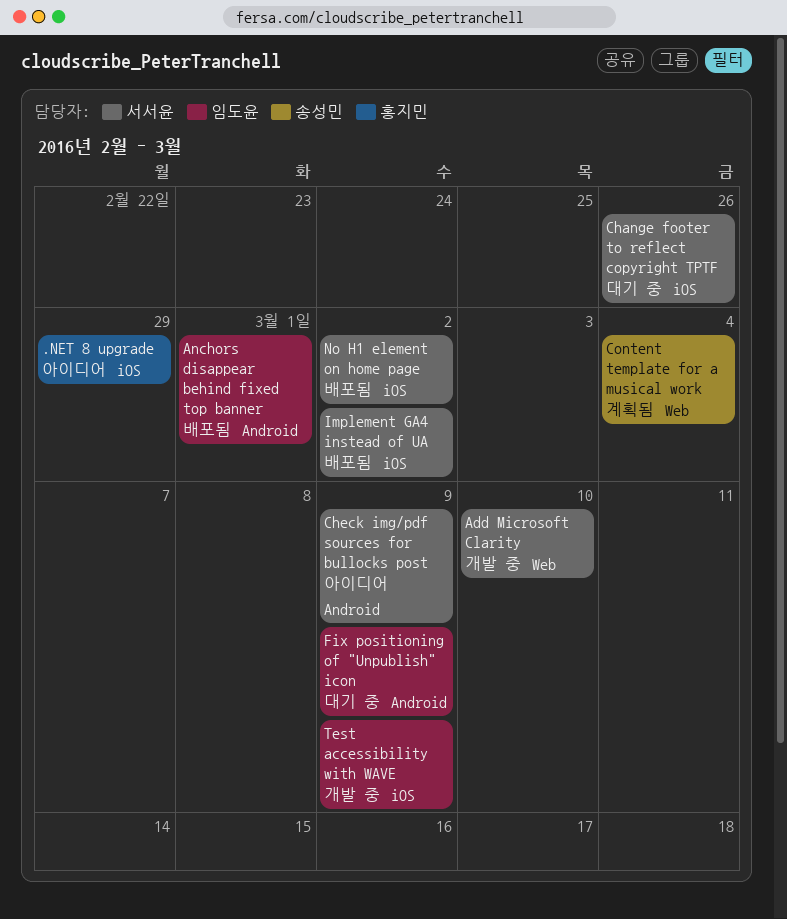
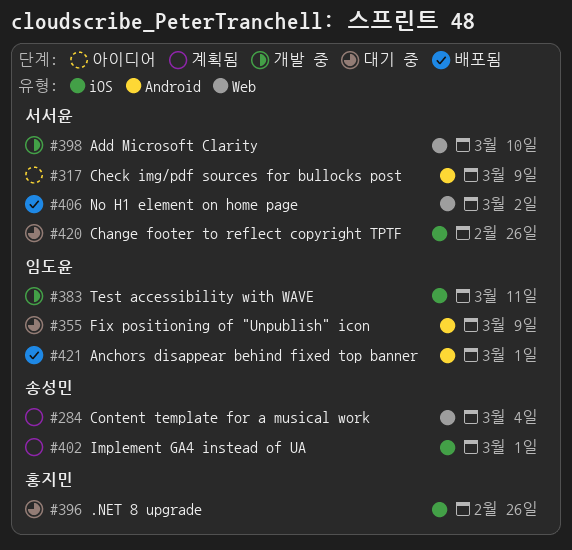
.NET 8 upgrade, status: 아이디어 -> 대기 중
.NET 8 upgrade, due: Feb 29 -> Feb 26
Implement GA4 instead of UA, status: 배포됨 -> 계획됨
Implement GA4 instead of UA, owner: 서서윤 -> 송성민
Implement GA4 instead of UA, due: Mar 2 -> Mar 1
No H1 element on home page, label: iOS -> Web
Test accessibility with WAVE, due: Mar 9 -> Mar 11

========================================

* _Task prompt_: In the answer, all of the material should appear exactly as given, with no picture carried over.

* _Answer section_:
.NET 8 upgrade, status: 아이디어 -> 대기 중
.NET 8 upgrade, due: Feb 29 -> Feb 26
Implement GA4 instead of UA, status: 배포됨 -> 계획됨
Implement GA4 instead of UA, owner: 서서윤 -> 송성민
Implement GA4 instead of UA, due: Mar 2 -> Mar 1
No H1 element on home page, label: iOS -> Web
Test accessibility with WAVE, due: Mar 9 -> Mar 11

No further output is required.